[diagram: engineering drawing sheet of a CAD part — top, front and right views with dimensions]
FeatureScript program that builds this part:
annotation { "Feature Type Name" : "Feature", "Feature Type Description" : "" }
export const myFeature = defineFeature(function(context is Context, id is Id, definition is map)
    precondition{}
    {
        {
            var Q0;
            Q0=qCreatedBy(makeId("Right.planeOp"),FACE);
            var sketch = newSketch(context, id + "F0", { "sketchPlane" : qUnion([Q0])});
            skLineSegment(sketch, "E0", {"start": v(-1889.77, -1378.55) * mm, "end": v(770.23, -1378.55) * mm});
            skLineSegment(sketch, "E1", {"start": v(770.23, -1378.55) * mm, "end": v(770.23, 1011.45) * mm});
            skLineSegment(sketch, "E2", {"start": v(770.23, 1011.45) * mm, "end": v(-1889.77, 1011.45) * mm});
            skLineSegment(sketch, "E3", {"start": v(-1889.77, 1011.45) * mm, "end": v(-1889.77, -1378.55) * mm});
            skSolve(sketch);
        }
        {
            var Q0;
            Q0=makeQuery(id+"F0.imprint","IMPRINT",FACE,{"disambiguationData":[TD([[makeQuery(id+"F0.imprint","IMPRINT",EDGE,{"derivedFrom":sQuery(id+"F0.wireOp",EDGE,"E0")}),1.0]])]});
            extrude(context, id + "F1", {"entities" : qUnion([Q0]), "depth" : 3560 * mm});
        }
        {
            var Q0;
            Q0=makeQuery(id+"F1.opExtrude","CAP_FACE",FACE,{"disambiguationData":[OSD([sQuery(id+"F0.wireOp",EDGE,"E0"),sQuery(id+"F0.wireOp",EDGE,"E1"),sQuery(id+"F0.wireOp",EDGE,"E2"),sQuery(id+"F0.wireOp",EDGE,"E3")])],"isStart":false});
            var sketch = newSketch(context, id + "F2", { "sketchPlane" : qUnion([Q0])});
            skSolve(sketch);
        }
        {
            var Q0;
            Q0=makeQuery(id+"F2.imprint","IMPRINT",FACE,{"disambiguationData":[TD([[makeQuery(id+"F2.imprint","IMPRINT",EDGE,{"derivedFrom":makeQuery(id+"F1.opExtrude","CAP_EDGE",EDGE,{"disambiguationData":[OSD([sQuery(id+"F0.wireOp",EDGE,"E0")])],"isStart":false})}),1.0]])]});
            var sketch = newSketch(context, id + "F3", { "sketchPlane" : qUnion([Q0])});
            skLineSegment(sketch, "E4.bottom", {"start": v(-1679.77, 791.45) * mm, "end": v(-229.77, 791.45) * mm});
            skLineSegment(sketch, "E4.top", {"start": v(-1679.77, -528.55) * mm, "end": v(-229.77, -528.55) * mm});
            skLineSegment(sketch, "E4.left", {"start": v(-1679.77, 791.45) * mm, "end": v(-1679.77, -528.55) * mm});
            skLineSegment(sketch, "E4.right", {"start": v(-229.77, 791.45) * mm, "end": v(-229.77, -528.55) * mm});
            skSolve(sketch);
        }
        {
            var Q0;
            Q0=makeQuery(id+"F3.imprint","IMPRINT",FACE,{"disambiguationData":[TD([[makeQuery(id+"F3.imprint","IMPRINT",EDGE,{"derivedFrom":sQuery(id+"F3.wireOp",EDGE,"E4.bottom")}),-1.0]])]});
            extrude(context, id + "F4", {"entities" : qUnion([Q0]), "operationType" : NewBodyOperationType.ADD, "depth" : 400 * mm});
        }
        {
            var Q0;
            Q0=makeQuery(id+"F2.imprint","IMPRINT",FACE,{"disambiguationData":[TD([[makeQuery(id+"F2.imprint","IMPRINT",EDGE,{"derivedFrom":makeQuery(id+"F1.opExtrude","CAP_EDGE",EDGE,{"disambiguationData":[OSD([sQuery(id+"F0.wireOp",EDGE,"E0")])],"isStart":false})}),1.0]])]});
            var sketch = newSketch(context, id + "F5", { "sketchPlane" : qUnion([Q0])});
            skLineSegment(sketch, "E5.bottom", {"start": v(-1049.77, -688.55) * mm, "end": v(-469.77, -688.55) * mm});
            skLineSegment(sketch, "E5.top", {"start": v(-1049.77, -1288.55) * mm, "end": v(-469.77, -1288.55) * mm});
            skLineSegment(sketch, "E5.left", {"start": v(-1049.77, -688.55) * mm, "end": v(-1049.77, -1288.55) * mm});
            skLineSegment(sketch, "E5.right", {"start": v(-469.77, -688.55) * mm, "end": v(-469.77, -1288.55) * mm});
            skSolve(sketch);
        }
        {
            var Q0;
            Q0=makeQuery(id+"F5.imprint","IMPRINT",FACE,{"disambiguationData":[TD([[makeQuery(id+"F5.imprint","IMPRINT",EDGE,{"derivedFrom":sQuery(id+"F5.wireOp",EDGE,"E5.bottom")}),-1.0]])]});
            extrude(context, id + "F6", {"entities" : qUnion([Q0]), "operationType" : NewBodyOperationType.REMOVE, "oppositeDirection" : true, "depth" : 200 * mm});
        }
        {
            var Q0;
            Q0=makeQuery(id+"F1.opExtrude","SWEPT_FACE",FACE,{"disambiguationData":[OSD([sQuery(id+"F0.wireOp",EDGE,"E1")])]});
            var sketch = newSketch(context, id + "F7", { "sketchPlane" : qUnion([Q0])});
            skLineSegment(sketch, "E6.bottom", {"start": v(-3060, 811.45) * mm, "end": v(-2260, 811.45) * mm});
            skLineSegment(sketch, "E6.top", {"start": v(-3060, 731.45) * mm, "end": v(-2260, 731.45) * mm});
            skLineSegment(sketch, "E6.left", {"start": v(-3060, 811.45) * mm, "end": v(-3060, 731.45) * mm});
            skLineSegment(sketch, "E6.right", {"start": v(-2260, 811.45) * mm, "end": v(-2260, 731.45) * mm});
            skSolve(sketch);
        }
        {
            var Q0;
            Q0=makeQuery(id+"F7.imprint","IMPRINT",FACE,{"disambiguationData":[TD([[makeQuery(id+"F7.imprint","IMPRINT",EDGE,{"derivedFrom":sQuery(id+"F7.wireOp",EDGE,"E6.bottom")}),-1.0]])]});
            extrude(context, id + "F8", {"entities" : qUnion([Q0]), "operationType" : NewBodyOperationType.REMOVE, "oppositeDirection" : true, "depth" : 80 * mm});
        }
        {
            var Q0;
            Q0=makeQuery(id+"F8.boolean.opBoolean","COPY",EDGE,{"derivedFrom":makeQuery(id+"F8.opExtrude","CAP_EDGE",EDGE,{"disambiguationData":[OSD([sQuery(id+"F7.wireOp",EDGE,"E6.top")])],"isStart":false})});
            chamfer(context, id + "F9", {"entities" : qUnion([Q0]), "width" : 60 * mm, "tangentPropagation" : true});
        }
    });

■ **Instructions to follow**:
Collect every line in the records that contains the string "REMOVE", and copy each one in full.

■ **Answer for this exercise**:
            extrude(context, id + "F6", {"entities" : qUnion([Q0]), "operationType" : NewBodyOperationType.REMOVE, "oppositeDirection" : true, "depth" : 200 * mm});
            extrude(context, id + "F8", {"entities" : qUnion([Q0]), "operationType" : NewBodyOperationType.REMOVE, "oppositeDirection" : true, "depth" : 80 * mm});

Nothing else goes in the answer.